While the bill is encouraging in many aspects, it doesn’t address another part of the problem: vehicle height, which is just as important to regulate, says Mickey Edwards, a researcher at the University of Illinois, Springfield’s Center for State Policy and Leadership. For a 2022 study, Edwards was given access to both crash reports and hospital records as part of an unprecedented collaboration between public agencies that concluded children are eight times more likely to die when struck by an SUV compared to a sedan. From his research, Edward argues that taller vehicles — even vehicles like crossover SUVs that are considered “light” but have a higher profile — are responsible for many of the deaths and injuries. “If a Honda Civic hits you, you’ll go up over the hood and roll off, but a lifted truck will knock you to the ground and then you’ll get run over,” he says. Even a modern compact crossover, which “probably doesn’t weigh much more than a larger sedan,” still poses a problem, he says, because “it’s taller and has a bigger blind spot, and hits higher on the person, which will knock kids down.” This has already been factored in elsewhere, Edwards notes: European regulations required automakers over a decade ago to change the front designs of their vehicles, including lowering hoods to make them safer for pedestrians. Such standards would be impossible to meet for the cars currently manufactured for U.S. customers, where the hoods of SUVs and trucks routinely soar above adult shoulders. But there may be another way to disincentivize the purchases of such vehicles, says Edwards. “One other potential idea would be for someone, maybe a city’s DOT, to start keeping a list of the different makes and models of vehicles that are killing pedestrians and cyclists, or kids specifically, and post that publicly,” he says. “That could bring awareness to which cars are more dangerous and also potentially affect insurance rates, which would possibly convince people not to buy certain cars.”
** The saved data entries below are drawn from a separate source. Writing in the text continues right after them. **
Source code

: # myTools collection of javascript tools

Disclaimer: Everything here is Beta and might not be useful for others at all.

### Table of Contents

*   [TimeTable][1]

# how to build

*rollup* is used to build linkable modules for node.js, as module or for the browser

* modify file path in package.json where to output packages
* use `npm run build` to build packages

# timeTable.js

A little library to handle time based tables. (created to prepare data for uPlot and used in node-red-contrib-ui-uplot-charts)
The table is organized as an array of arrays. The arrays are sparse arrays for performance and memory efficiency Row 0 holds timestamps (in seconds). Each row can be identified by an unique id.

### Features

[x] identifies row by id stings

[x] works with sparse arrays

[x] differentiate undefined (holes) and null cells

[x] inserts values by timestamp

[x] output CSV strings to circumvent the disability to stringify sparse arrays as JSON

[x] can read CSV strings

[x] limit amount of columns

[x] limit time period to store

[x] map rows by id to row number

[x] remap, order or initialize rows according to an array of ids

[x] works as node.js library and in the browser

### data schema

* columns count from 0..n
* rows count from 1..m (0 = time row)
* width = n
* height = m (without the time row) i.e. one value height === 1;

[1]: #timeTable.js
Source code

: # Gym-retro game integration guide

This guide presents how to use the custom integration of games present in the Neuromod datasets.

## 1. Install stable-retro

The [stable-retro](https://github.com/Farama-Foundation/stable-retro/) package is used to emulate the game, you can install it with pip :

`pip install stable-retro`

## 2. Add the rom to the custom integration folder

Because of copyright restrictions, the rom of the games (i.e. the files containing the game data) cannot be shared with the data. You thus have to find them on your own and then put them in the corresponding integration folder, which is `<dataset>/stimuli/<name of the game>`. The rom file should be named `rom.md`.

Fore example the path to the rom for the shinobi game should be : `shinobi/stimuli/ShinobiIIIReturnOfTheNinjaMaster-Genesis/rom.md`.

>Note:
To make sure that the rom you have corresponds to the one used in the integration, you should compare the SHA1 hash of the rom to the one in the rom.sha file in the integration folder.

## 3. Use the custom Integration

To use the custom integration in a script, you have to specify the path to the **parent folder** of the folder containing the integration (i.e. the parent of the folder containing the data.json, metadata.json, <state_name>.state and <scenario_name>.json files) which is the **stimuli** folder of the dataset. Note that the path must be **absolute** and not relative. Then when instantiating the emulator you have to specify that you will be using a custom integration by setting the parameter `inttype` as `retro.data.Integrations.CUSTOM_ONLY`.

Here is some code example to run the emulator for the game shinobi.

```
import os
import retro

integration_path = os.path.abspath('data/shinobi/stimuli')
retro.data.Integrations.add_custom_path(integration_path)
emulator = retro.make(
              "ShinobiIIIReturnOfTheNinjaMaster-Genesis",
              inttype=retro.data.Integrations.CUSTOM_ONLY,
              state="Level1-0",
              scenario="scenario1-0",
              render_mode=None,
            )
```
There’s a bit of accountability in New York’s bill, which would require the State DOT to track all fatal crashes by vehicle weight. But the other encouraging aspect of the proposal is that the collected fees stay local, by county, and, after the annual dedications to highway, bridge, and transit trust funds are met, a full 75 percent of the funds raised will go toward safety improvements like bike lanes, bollards, road diets, pedestrianization of streets, and raised crosswalks. This means the neighborhoods most impacted by large vehicles are likely to see the biggest changes. And that might be the most important part of the legislation, says Mamdani. “This is an initiative to make our streets safer for our children,” he says. “And we are making sure a significant portion of this funding goes toward creating the very streetscapes that we know will save their lives.”